The EMS firm reported net income of $900,000 for the quarter ended Mar. 28, compared to a net loss of $12 million for the same period of fiscal 2019.

Excluding a goodwill and intangibles write-down, the company would have been breakeven for the fiscal third quarter.  

For the first nine months of fiscal 2020, revenue was $333.5 million, down 7% year-over-year. Net income was $3.3 million, compared to a net loss of $8.8 million for the same period last year.

The lower than anticipated revenue and earnings for the fiscal third quarter is primarily a result of disruptions to supply chains in China caused by the Covid-19 crisis, which delayed the arrival of key components.
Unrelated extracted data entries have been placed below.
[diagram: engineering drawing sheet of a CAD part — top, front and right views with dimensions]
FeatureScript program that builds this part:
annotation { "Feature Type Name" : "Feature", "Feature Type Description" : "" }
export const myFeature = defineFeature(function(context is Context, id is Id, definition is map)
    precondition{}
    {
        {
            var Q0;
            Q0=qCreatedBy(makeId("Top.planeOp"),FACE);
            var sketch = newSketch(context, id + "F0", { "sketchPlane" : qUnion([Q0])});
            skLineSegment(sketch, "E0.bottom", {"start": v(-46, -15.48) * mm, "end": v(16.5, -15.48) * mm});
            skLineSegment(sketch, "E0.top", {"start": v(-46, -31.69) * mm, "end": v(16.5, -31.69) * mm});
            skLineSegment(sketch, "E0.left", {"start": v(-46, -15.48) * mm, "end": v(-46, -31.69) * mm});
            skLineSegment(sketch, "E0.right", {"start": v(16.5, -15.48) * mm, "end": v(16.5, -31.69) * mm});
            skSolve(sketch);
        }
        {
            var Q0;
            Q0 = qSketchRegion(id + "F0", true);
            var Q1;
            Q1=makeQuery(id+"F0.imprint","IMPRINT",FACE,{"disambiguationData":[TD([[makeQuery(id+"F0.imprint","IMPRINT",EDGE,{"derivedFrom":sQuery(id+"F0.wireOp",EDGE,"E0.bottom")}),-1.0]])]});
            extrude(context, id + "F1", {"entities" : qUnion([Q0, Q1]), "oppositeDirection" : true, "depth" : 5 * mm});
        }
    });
In addition, earnings were impacted by a write-down of $600,000 of receivables from a customer that was impacted by the pandemic.

“Due to the Covid-19 crisis, we have seen extreme shifts in demand from our customer base. Some customers have significantly increased their demand, including programs for home-consumer products, healthcare and home exercise equipment,” said Craig Gates, president and CEO. “Other customers, particularly those in the gaming industry, have seen large decreases in their demand. On balance, the effect of the pandemic on our customer’s demand was a net positive during the third quarter of fiscal 2020, and we won new programs involving personal safety equipment, consumer products, and home exercise equipment, one of which when fully ramped is anticipated to contribute $100 million in annual revenue and is beginning production in the next few weeks.

“Last week, we announced the temporary closure of our Juarez facilities, but we successfully resumed operations after petitioning the Mexican government to recognize the essential products we manufacture. Under US regulations, we are classified as an Essential Critical Infrastructure Employer, and our Juarez facilities manufacture essential products sold in Mexico. We are ramping operations back up in Mexico, while continuing to focus on protecting the health of all our employees by adhering to current health guidelines.

“Currently, our China facilities appear to be returning to full operation, and the supply chain disruptions have been abating. Our facilities in the US and Vietnam continue to operate normally, while we rigorously follow current health guidelines. We continue to invest in new capacity and remain optimistic about our long-term opportunities for growth. Nevertheless, uncertainty over the possibility of future temporary closures, predicting customer demand and costs, and predicting future supply chain disruptions during the rapidly changing Covid-19 environment makes it impossible to provide any specific guidance for the fourth quarter at this time.”